Gents, you got me thinking about the whole flow rate issue. This is the physical explanation I can come up with:
Watch out guys, switching on smart idiot mode now!
Bernoulli tells us: p + rho/2 * C^2 = const., where p is pressure, rho is the fluid's viscosity (which we assume being constant) and C is the fluid's velocity.
As both big ends are exposed to the same surrounding pressure p inside the crankcase, you can derive from Bernoulli's principle, that the fluid's velocity must be the same at both big ends, regardless of their cross-sectional area.
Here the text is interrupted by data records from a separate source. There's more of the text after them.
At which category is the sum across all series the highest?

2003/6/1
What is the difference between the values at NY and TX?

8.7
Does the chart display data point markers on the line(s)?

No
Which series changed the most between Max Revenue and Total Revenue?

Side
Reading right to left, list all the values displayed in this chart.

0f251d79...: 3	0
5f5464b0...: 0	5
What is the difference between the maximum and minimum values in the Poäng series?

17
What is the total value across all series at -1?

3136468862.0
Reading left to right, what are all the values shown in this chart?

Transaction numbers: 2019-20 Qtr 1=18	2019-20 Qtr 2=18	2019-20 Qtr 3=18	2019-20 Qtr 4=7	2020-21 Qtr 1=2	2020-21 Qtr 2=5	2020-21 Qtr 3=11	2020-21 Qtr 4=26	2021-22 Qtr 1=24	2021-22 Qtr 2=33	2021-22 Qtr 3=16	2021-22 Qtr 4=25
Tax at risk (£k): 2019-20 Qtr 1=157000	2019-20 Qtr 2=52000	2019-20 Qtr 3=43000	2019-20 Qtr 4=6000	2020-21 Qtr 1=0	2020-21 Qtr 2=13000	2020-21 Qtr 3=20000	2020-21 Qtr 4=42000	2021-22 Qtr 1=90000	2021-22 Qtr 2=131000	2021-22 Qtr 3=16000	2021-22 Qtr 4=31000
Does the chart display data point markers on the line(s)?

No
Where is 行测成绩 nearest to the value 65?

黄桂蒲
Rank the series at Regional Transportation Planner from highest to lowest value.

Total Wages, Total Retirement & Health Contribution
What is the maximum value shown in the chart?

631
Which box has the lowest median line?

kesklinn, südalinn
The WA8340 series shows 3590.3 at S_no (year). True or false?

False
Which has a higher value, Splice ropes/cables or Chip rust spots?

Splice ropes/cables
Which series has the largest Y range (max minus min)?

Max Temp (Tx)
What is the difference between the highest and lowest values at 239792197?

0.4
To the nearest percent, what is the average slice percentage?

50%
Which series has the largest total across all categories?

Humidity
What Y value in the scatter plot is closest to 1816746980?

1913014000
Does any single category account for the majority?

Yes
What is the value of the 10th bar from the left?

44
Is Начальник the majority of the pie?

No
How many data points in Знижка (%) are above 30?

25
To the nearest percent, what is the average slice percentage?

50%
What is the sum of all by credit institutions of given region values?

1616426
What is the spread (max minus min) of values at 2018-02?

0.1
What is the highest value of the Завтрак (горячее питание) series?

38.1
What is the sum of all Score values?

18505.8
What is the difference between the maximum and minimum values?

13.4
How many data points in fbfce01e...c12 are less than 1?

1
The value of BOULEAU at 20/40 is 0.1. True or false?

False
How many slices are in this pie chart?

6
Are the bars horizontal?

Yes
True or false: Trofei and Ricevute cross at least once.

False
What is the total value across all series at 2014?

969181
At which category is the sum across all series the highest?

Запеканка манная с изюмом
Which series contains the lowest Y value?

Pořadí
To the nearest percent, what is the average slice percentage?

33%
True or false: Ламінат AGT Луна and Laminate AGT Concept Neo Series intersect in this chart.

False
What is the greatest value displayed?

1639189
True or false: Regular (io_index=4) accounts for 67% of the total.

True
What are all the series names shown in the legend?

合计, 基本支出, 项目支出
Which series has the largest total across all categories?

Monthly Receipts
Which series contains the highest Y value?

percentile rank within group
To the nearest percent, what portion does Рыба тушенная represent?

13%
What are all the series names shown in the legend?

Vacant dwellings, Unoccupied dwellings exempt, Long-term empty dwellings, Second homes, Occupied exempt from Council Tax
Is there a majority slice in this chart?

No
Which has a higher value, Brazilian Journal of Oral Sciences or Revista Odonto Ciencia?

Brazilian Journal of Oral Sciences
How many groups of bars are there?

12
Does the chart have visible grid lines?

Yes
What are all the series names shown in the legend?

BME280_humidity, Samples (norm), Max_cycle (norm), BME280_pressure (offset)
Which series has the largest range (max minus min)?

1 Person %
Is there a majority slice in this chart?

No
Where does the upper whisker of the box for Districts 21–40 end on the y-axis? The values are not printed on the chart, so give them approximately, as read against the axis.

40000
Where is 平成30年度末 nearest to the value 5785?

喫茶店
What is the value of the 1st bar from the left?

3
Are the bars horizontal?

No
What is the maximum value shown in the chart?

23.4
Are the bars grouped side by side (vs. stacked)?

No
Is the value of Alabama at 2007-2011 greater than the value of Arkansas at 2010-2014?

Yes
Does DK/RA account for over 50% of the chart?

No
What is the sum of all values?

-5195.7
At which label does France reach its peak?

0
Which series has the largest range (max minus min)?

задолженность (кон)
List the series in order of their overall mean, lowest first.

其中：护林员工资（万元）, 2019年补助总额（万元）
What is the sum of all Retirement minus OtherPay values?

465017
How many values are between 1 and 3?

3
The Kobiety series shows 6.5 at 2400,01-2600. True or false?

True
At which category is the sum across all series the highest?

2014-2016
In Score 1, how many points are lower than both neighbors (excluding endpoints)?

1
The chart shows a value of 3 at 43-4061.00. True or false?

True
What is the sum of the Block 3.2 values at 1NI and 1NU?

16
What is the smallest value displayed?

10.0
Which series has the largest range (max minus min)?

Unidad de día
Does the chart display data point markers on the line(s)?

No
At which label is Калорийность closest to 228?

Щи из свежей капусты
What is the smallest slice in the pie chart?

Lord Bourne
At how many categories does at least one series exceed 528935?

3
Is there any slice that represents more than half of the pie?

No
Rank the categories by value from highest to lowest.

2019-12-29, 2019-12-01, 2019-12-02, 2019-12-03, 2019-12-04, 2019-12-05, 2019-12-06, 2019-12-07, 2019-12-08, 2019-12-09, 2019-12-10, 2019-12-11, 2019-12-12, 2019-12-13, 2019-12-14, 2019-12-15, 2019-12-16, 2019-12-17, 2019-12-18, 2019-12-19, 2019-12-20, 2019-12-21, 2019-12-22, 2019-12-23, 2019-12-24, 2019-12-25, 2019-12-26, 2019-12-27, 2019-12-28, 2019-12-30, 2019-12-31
We are neglecting line loss here, as the sludge trap is not very long this should be insignificant enough.
The volumetric flow Q is defined as
Q = A * C.
C is the same for both big ends, like stated before.
So with an increase in the cross-sectional area A, the flow rate MUST increase as well.
So YES, the with the drilling oil flow to the lhs big end WILL increase.
In case the oil pump is not able to cope with the higher flow rate (at low rpm for instance), this will lead to a reduction of volumetric flow at the rhs big end due to the principle of continuity accordingly:
Q_oil_pump = Q_big_end1 + Q_big_end2
***smart idiot mode off***
Jeez, now I really need a cold Goesser to clear my mind...
Cheers!